**Фрагмент текста**
↓

И возможно это бессмертие благодаря людской любви и памяти, которыми проникнуты и строки Разиля Валеева о поэтах-предшественниках. Одному из его стихотворений предпослан эпиграф из Хади Такташа: «Мир прекрасен – и  потому // Не могу удержаться от крика…». Солидаризуясь с ним, поэт упоминает ещё одного своего предшественника: «Такташ, понятен мне такой восторг. // Улыбчив мир, он – как стихи Тукая» (пер. И. Фаликова). Заканчивается стихотворение утверждением характерной для Валеева мысли о «пространственно-временном» единстве и общности поэтических судеб: «…оттого что гонят нас года, // Опять бегут за горизонт дороги». Так – и вполне заслуженно! – собственная жизнь и творчество вписываются в общее пространство национальной поэзии. Об этой общности ведётся речь и в несколько фантасмагоричном сюжете стихотворения «В трамвае»: «Попасть бы с Арской стороны // в бессмертные поля! // К Тукаю, как к себе домой, // прибыть бы и – шабаш!» (пер. Р. Бухараева). Впрочем, у стихотворения такой финал: «В какой приехали мы край? // Ни друга, ни огня… // «Конечный пункт. Слезай давай!» - // и гонят вон меня». И хорошо, что это так: Дай Бог творить поэту долгие годы жизни, верой в которую, таким образом, оборачивается и это произведение!

↑

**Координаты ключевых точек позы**
↓

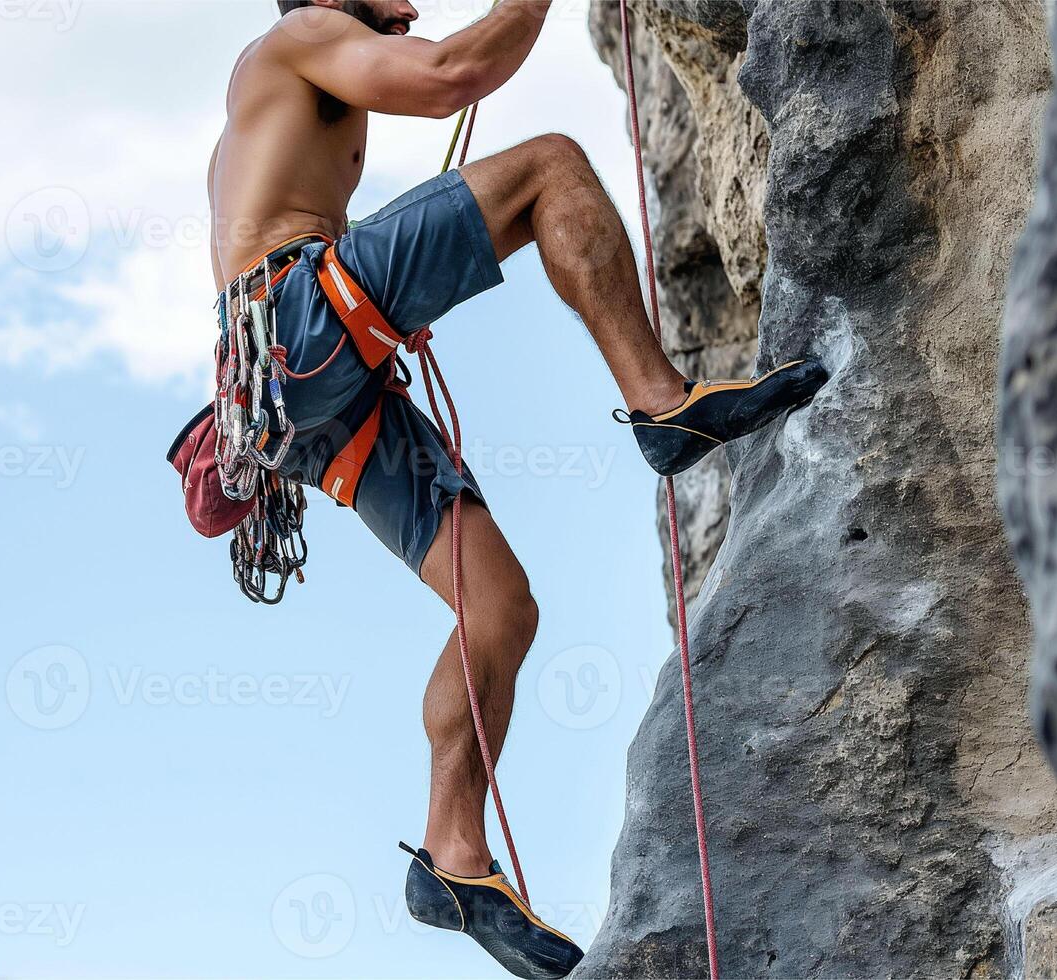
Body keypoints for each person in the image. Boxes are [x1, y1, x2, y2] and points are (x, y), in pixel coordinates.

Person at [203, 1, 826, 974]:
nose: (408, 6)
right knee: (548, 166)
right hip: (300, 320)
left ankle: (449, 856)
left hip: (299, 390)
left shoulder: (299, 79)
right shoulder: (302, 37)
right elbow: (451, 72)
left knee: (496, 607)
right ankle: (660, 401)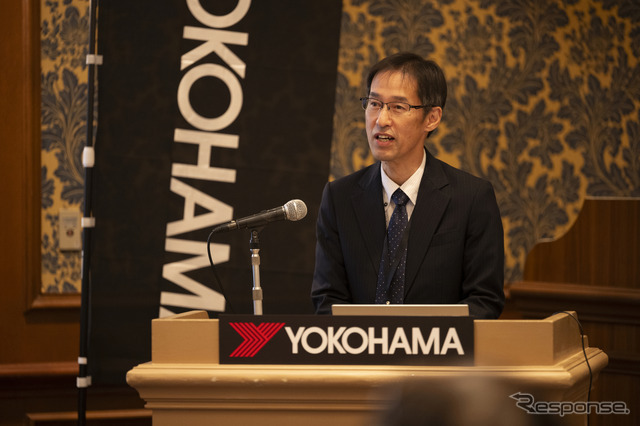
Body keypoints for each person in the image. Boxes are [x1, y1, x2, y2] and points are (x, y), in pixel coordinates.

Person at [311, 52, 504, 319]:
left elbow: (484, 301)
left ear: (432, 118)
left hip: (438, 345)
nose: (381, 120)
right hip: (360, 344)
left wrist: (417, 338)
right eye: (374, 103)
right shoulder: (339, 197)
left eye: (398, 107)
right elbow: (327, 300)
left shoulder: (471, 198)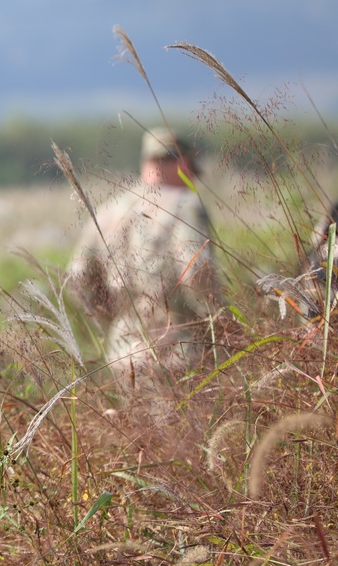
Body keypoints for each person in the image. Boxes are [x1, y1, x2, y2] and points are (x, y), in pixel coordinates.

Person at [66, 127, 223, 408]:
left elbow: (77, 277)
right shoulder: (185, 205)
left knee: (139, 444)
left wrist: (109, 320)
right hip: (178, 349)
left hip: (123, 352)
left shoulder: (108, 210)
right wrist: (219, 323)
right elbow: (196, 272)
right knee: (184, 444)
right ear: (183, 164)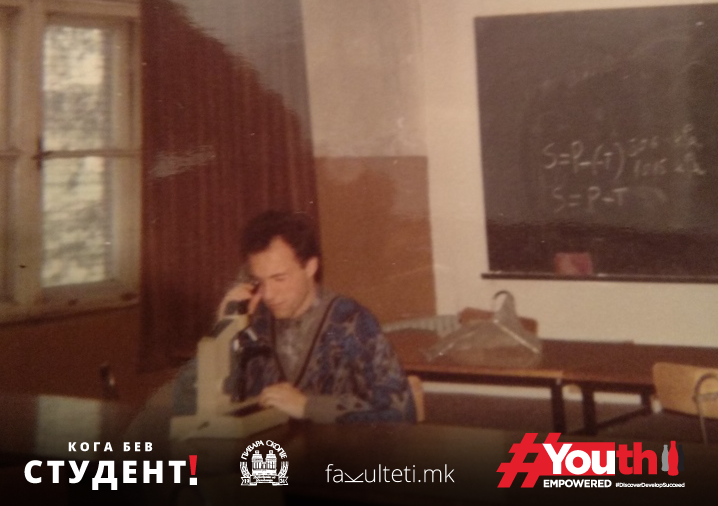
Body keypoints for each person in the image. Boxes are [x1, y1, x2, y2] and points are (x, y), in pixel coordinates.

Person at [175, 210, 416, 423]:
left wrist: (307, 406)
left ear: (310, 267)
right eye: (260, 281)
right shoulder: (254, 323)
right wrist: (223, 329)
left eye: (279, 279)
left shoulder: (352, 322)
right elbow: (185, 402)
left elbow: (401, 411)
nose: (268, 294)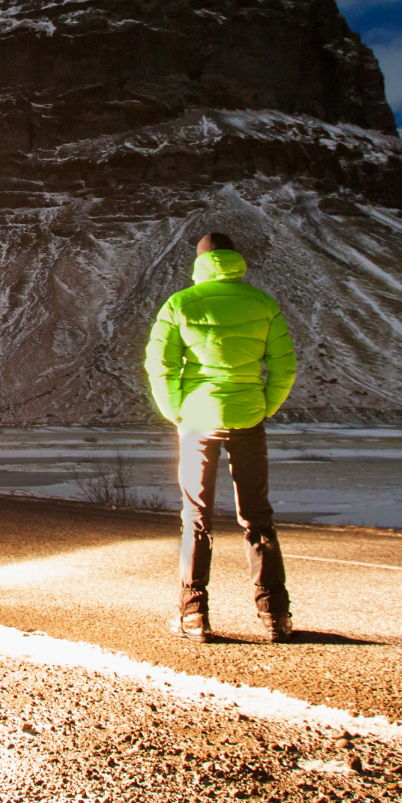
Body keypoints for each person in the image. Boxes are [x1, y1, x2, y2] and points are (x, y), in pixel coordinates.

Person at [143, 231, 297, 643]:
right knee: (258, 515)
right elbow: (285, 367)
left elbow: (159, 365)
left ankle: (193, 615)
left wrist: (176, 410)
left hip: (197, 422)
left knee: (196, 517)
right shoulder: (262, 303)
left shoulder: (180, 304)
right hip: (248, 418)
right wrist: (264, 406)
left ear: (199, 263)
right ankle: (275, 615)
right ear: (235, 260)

↑
↓

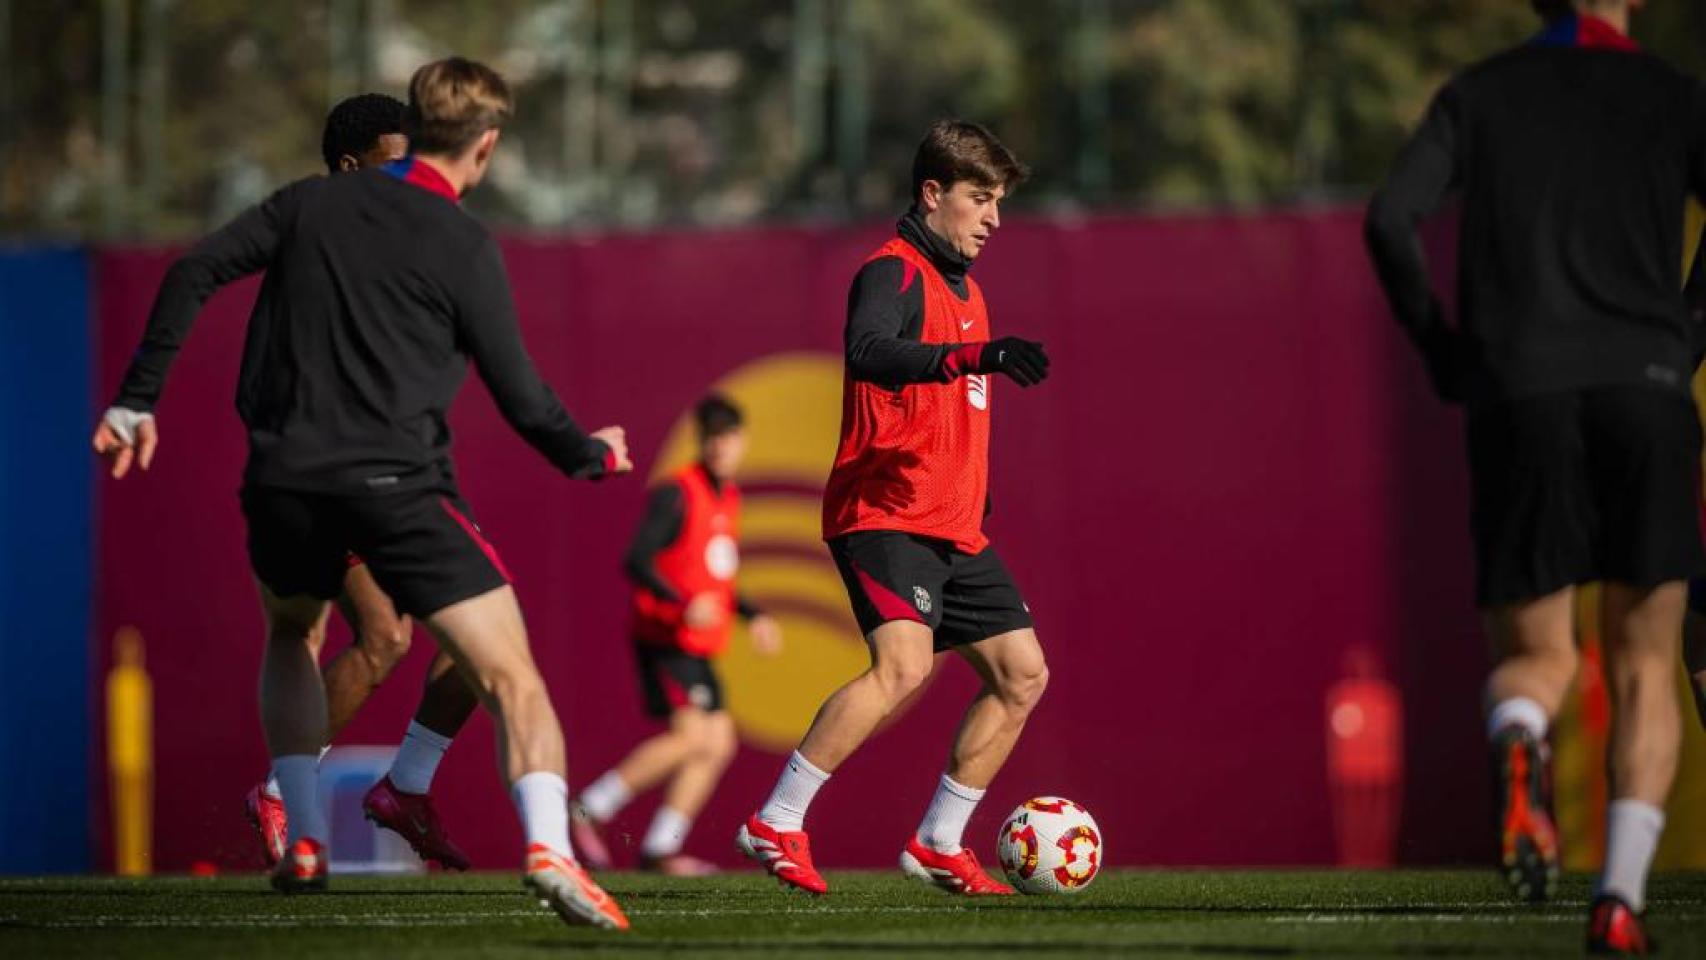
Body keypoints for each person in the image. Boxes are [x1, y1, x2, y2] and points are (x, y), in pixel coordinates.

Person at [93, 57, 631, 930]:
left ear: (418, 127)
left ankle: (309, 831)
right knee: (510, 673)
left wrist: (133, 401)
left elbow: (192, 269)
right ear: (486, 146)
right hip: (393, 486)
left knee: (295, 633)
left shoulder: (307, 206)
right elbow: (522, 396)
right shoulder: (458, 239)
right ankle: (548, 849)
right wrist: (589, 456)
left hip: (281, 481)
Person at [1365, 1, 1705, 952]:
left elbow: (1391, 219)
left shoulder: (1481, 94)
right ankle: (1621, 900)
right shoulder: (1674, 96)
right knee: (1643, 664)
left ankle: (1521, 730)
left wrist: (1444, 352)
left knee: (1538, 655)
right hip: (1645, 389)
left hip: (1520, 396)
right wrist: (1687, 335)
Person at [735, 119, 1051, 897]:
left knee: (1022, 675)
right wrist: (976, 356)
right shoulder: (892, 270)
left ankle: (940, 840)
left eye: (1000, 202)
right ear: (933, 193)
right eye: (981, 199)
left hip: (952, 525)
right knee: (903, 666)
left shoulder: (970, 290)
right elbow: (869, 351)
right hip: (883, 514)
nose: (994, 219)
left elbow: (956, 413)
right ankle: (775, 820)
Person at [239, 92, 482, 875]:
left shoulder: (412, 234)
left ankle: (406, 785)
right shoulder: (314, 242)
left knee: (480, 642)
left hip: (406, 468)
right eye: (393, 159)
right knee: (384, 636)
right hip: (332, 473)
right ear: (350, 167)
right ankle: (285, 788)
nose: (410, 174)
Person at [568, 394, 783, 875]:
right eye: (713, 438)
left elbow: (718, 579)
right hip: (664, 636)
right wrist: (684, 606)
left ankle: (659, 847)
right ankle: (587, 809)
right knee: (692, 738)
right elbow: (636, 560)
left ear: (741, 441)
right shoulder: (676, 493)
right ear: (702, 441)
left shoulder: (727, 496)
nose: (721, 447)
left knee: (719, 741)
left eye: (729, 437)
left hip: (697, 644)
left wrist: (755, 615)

↑
↓

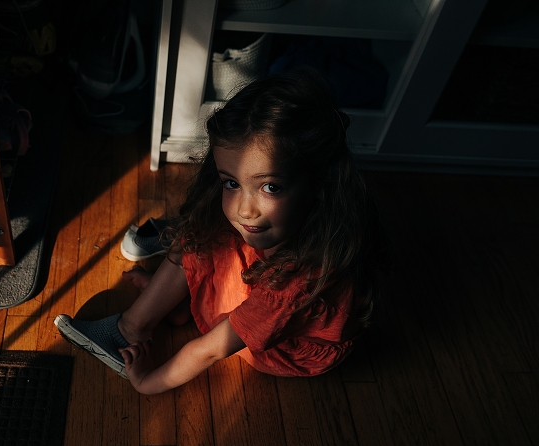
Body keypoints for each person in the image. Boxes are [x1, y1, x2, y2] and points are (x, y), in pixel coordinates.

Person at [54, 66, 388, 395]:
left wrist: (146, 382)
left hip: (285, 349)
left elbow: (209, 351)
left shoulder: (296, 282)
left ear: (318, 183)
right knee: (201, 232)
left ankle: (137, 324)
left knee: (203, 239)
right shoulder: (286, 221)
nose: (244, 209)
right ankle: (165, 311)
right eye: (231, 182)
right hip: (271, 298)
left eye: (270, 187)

↑

**Цель задания**
Подхватите фрагмент о поэзии Разиля Валеева и продолжите его, начиная после последнего приведенного предложения. Записи получены из другого источника.

**Результат**
А пока что в стихотворениях, написанных поэтом в светлую пору юности (а она всегда светла, какими бы мрачными чернилами порой её не штриховала судьба), Разиль Валеев утверждает свою безграничную веру в счастье. «Актуальность» счастья автор подчёркивает, в частности, тем, что пишет его с прописной буквы: «Ялгыз итеп булмый // Кайгы белэн Б
бэхет арасын» (ст. «Син курмисен, эйе, курмисен син... »; в пер. Д. Даминова – «Останься, проникнись участьем!..»). Смысл этой фразы в том, что одному не одолеть путь между горем и счастьем. Понятие Счастья столь велико для поэта, что одно из стихотворений он так и называет – «Счастье» (пер. И. Фаликова).
Счастье, как известно, вещь сугубо индивидуальная: у каждого своё представление о нём, к тому же в разные периоды жизни представления человека о счастье меняются. В детстве счастьем становится лелеемая мечта о заветной игрушке в магазине, которую тебе наконец-то купят; в юности – улыбка и взаимность понравившегося тебе человека; в зрелом возрасте – здоровье и благополучие семьи… Это лишь возможные варианты необъятного СЧАСТЬЯ. Каково же счастье Разиля Валеева, о чём печётся его душа?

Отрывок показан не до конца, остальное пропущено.